Could Your Heart Medicine Cause Cancer?



There was a series of interesting articles in the last issue of the New England Journal of Medicine concerning a heart medicine called Vytorin. Perhaps you’ve seen the ads on TV. You know the ones… they show high cholesterol foods and a silly looking person dressed to look like the food to reinforce the idea that Vytorin has 2 medicines to address 2 ways your cholesterol could become elevated. In fact, Vytorin is a combination of Simvastatin, a drug that works by blocking your body’s ability to make cholesterol, and Ezetimibe, a drug that works by blocking your body’s ability to absorb cholesterol from the foods you eat.

In theory, this is a great idea. After all, cholesterol comes from 2 sources, why not create a drug that affects them both? This is exactly what Merck and Schering-Plough did in a joint venture using drugs that each company still had under patent.

Having created this drug, the pharmaceutical companies had to get the approval of the FDA to market it. Otherwise, they could not have aired those memorable ads. To earn FDA approval, a drug company has to provide data from a clinical trial showing the drug’s effectiveness. Vytorin was approved based on its ability to lower blood levels of LDL, the "bad cholesterol" that is associated with heart attacks and strokes. After FDA approval, the company launched another study called the ENHANCE study. This study was designed to show an effect on atherosclerosis ("hardening of the arteries"). It lasted just 2 years and enrolled 720 patients with a genetic disorder (familial hypercholesterolemia) that causes high cholesterol levels and heart attacks and strokes at a very young age. The study showed that Vytorin lowers cholesterol levels in these patients, but it did not detect a decrease in heart attacks or strokes.

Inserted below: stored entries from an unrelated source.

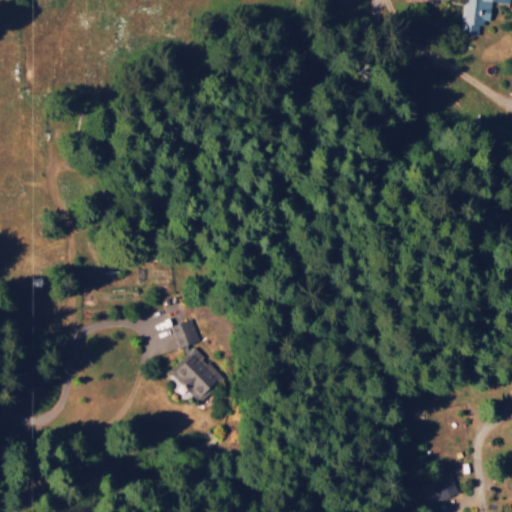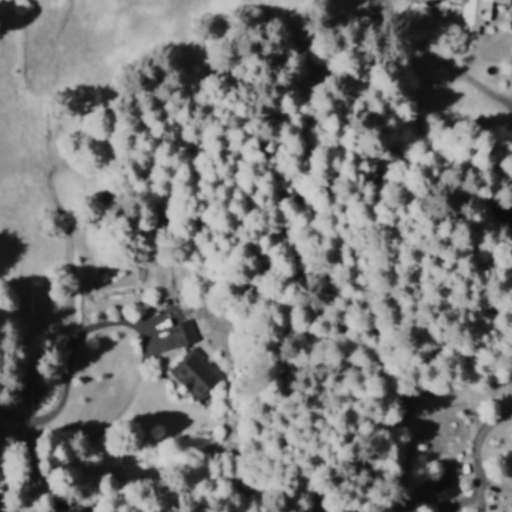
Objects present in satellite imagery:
building: (473, 14)
road: (430, 150)
building: (183, 332)
building: (194, 373)
road: (204, 443)
building: (438, 488)
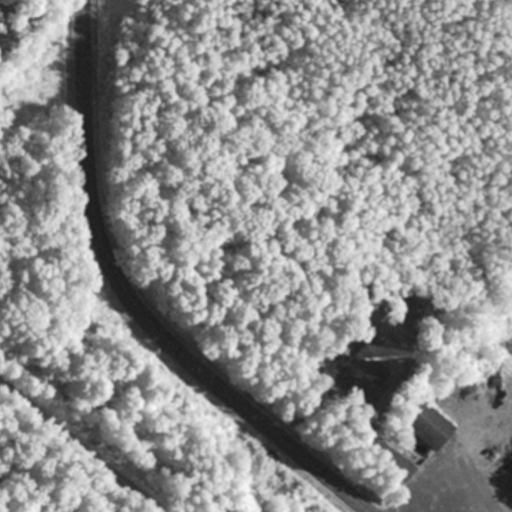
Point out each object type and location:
park: (339, 301)
road: (133, 304)
building: (423, 427)
road: (78, 448)
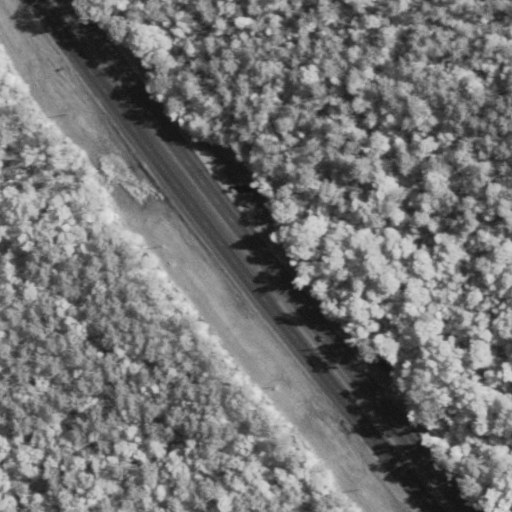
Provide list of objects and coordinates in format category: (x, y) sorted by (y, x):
road: (230, 260)
road: (259, 260)
road: (265, 286)
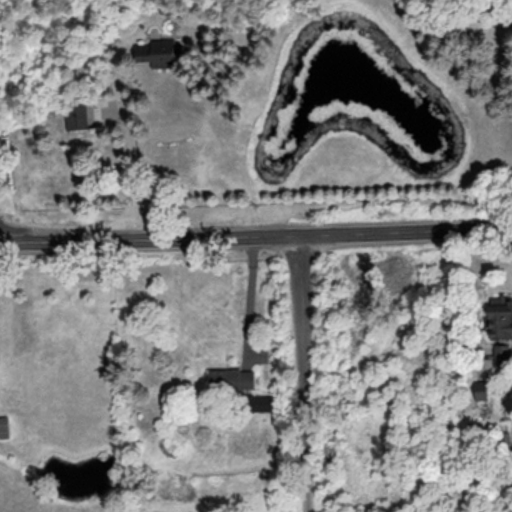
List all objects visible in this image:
building: (161, 53)
building: (78, 115)
road: (135, 172)
road: (256, 235)
road: (475, 284)
road: (251, 296)
building: (501, 319)
road: (298, 373)
building: (234, 380)
building: (258, 404)
building: (5, 427)
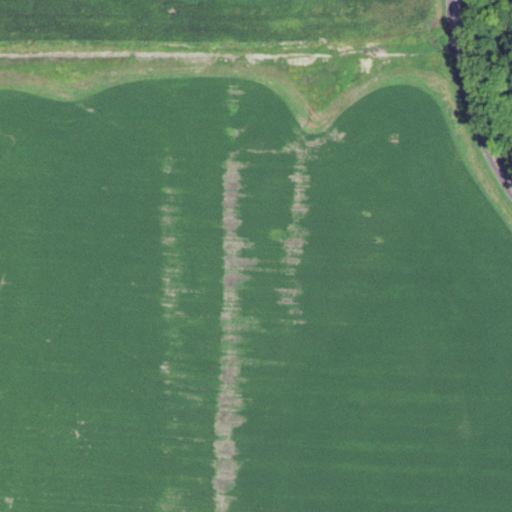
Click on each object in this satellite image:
road: (462, 104)
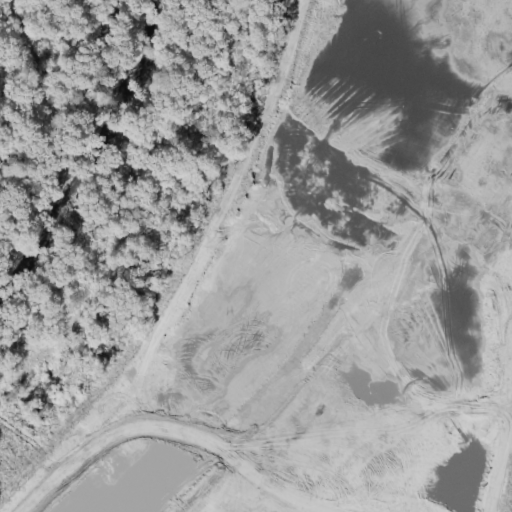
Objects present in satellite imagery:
river: (94, 155)
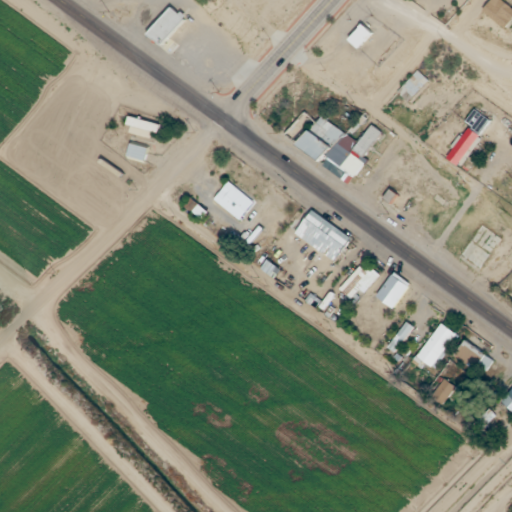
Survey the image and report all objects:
building: (501, 8)
road: (461, 20)
building: (168, 22)
building: (161, 32)
building: (362, 32)
road: (439, 38)
road: (279, 59)
road: (138, 60)
building: (414, 86)
building: (322, 134)
building: (468, 137)
building: (358, 142)
building: (139, 150)
building: (235, 197)
road: (109, 224)
road: (365, 226)
building: (323, 233)
building: (394, 287)
building: (440, 342)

Importantly, the study did not show that Vytorin was any better than Simvastatin alone.

There have been 2 drug company-sponsored trials since then: the SEAS trial (SEAS stands for Simvastatin and Ezetimibe in Aortic Stenosis) and the Improved Reduction of Outcomes: Vytorin Efficacy International Trial (IMPROVE-IT) trial. Both studies were designed to test whether Vytorin reduces the risk of heart attacks and strokes better than Simvastatin alone. The results of the SEAS trial were released this week (The IMPROVE-IT trial is still ongoing). In a disappointment for the drug companies, Vytorin did not decrease the risk of progression of aortic stenosis (a narrowing of the valve leading from the heart into the aorta, the major artery that drains the heart) or on cardiovascular events in general.

Surprisingly, the patients taking Vytorin had an increased risk of cancer compared with patients taking a placebo.

What’s going on here? Does this new heart medicine not only not work, but also cause cancer?

The answer is probably not that simple.

When the data from all 3 trials are combined, there is no increase in the incidence of cancer in patients who take Vytorin. However, there was an increased risk of dying from cancer.

How could this happen?

Well, one possibility is that this is just a coincidence. The studies were not designed to detect a risk of getting or dying from cancer. So maybe it was a statistical fluke.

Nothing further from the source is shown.